Durante esta etapa, el objetivo no es solo esperar a que el diente termine cayéndose. También conviene acompañar el recambio para que el niño coma cómodo, mantenga una buena higiene y llegue a la erupción del definitivo con la encía sana y el espacio bien conservado.

En casa, suelen ayudar medidas sencillas y constantes:

  • Mantener cepillado dos veces al día con pasta fluorada adecuada para su edad.
  • Evitar forzar el diente si apenas se mueve o duele al tocarlo.
  • Vigilar si el niño mastica siempre por un lado o evita ciertos alimentos.
  • Revisar manchas blancas, zonas marrones o mal olor localizado.
  • Reducir la frecuencia de azúcares y bebidas entre horas.
  • Consultar si el diente definitivo sale en mala posición y el temporal no cae.

Estas pautas no sustituyen la revisión, pero sí ayudan a detectar antes los cambios que merecen seguimiento.
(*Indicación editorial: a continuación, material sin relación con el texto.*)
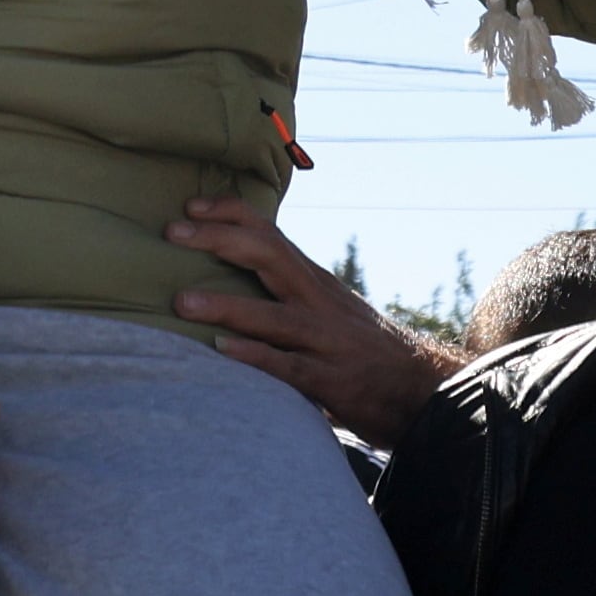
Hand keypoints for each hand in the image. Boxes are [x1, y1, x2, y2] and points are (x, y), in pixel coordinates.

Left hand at [172, 195, 457, 441]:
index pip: (270, 234)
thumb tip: (240, 277)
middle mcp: (318, 302)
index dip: (230, 214)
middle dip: (219, 240)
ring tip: (181, 301)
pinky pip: (287, 366)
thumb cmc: (364, 350)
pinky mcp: (330, 381)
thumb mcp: (329, 308)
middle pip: (268, 257)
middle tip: (172, 232)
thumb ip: (289, 292)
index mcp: (314, 281)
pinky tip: (222, 349)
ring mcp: (324, 340)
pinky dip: (254, 355)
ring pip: (272, 315)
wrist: (424, 389)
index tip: (190, 206)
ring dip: (225, 305)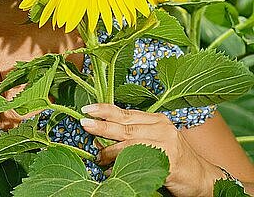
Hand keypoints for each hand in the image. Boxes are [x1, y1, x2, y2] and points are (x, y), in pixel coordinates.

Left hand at [80, 103, 222, 196]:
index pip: (126, 112)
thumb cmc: (176, 159)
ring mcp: (165, 143)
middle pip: (125, 125)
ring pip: (130, 143)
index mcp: (157, 119)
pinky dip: (122, 166)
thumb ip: (136, 134)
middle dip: (102, 125)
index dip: (106, 110)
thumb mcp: (158, 139)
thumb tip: (103, 136)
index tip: (88, 109)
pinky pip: (139, 161)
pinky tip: (112, 170)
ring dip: (109, 151)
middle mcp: (161, 127)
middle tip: (84, 123)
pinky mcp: (168, 161)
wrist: (202, 178)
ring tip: (97, 157)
Muchas veces, una simple valoración aclara si solo toca esperar o si conviene proteger el espacio, tratar una caries o revisar la erupción del definitivo.

La prevención empieza bastante antes de que el primer diente se caiga. Cuidar la higiene desde que erupcionan las primeras piezas infantiles favorece un recambio más controlado y reduce el riesgo de infecciones, dolor o pérdidas prematuras.
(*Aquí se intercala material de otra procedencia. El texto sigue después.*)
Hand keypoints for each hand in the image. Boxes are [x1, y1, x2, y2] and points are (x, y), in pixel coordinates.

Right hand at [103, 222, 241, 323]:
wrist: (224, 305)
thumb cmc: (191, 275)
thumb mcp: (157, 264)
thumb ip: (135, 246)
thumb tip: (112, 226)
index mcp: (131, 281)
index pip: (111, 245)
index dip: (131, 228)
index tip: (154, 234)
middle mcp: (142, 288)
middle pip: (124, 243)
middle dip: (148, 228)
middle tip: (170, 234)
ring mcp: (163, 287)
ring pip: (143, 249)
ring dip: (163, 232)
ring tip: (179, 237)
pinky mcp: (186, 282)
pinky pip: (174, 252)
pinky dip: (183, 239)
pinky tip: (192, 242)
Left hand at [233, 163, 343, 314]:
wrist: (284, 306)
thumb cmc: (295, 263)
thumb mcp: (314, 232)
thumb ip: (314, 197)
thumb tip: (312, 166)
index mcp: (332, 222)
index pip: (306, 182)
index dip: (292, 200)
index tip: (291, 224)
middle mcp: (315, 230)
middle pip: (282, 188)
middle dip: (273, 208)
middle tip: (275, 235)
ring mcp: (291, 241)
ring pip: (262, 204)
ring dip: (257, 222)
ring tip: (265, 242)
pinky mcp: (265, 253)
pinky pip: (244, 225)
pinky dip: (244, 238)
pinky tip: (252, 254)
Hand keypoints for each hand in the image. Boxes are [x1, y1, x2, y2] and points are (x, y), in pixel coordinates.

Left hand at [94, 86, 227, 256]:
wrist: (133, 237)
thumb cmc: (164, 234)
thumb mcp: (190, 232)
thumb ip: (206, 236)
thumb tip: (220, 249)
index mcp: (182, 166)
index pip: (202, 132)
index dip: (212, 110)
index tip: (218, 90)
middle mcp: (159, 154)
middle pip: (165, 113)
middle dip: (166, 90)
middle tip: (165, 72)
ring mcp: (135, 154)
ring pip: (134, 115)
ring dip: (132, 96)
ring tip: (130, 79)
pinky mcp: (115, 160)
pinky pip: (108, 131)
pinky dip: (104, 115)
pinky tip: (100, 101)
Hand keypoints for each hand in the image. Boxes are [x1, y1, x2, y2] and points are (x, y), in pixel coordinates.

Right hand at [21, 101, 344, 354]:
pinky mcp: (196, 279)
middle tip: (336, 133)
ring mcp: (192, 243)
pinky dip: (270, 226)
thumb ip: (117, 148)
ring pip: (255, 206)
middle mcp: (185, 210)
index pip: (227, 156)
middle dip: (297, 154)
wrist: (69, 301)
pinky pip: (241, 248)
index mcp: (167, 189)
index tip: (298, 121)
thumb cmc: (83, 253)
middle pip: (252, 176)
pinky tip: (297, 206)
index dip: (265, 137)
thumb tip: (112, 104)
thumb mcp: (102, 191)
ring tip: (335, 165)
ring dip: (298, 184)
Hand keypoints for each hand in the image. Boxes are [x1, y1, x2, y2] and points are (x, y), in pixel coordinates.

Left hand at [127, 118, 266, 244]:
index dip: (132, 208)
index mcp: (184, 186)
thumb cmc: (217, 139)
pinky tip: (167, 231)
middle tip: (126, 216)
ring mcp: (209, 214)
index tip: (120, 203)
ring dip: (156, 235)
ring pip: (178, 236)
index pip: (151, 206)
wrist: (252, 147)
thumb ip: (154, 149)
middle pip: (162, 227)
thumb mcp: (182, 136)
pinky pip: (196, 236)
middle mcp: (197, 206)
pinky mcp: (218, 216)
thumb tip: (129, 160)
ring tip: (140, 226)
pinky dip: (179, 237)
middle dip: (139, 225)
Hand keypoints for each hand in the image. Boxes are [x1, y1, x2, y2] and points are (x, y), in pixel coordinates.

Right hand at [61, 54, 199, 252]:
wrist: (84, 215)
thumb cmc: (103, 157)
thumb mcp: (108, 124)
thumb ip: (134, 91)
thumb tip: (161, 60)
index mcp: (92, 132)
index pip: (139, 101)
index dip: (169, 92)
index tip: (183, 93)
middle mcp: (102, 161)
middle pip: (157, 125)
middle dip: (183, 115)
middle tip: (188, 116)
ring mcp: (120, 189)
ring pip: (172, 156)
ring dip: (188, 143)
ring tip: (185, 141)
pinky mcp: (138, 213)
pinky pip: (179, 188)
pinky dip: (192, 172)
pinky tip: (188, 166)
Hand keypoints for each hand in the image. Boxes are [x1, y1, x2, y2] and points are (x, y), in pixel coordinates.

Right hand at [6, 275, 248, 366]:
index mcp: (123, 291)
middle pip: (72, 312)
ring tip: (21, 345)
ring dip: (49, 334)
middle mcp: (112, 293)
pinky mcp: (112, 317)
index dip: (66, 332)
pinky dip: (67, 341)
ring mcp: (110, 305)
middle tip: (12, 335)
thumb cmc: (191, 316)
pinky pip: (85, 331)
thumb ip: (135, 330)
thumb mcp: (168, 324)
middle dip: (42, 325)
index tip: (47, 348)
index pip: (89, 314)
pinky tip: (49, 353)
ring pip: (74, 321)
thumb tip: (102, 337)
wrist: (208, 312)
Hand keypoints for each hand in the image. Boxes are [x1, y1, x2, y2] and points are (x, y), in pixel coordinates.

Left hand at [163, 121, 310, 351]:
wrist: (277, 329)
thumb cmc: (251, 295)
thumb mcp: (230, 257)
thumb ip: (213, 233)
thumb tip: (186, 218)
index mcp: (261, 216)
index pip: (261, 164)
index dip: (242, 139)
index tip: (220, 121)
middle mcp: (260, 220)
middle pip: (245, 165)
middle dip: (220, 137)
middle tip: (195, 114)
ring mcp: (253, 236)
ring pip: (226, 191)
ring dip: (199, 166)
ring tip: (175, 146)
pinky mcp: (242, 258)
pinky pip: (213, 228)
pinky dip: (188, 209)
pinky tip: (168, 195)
Ese cuidado temprano también se entiende mejor con una lectura relacionada sobre hábitos y prevención en los más pequeños.

Cuando el recambio dental se observa de forma periódica, es más fácil detectar pequeños desajustes antes de que den problemas mayores. A veces basta con revisar la evolución; otras, interesa orientar la higiene, confirmar que el definitivo viene bien posicionado o decidir si es el momento de actuar.

Un diente de leche no se cuida menos porque vaya a cambiarse. Mantenerlo sano hasta su caída natural ayuda a masticar mejor, evita molestias y conserva el espacio para el definitivo.

Si se caen los dientes de leche antes o después, qué valorar

Hay situaciones en las que la edad orientativa deja de ser lo principal y conviene fijarse en el contexto. Si el diente se cae demasiado pronto, si no hay movimiento cuando ya debería empezar el recambio o si aparecen dolor e inflamación, merece la pena revisar qué está pasando y por qué.

Suele compensar pedir valoración cuando ocurre alguna de estas señales:

  • El diente se cae mucho antes de la edad habitual sin una causa clara.
  • El definitivo ya ha salido y el temporal sigue fijo durante semanas.
  • Hay dolor intenso, fiebre o inflamación visible en la encía.
  • Aparecen manchas blancas, oscuras o sensibilidad al comer.
  • El niño ha sufrido un golpe y el diente cambia de color o movilidad.

Estas situaciones no significan siempre algo grave, pero sí cambian la manera de observar el caso. En consulta se valora la encía, la movilidad, el espacio disponible, la posición del definitivo y si hay señales de caries o traumatismo. Según el caso, puede bastar con control y seguimiento o puede interesar tratar el diente, mantener el espacio o planificar el recambio de una forma más guiada.

En Doctor Toledo lo revisamos con calma y explicando cada paso, porque en la infancia un buen seguimiento no busca correr, sino acompañar el recambio dental con criterio y evitar problemas que se podrían prevenir.

Cuando el recambio se vigila a tiempo, resulta más fácil cuidar la salud dental infantil, resolver dudas sin prisas y acompañar la salida de los definitivos con más tranquilidad.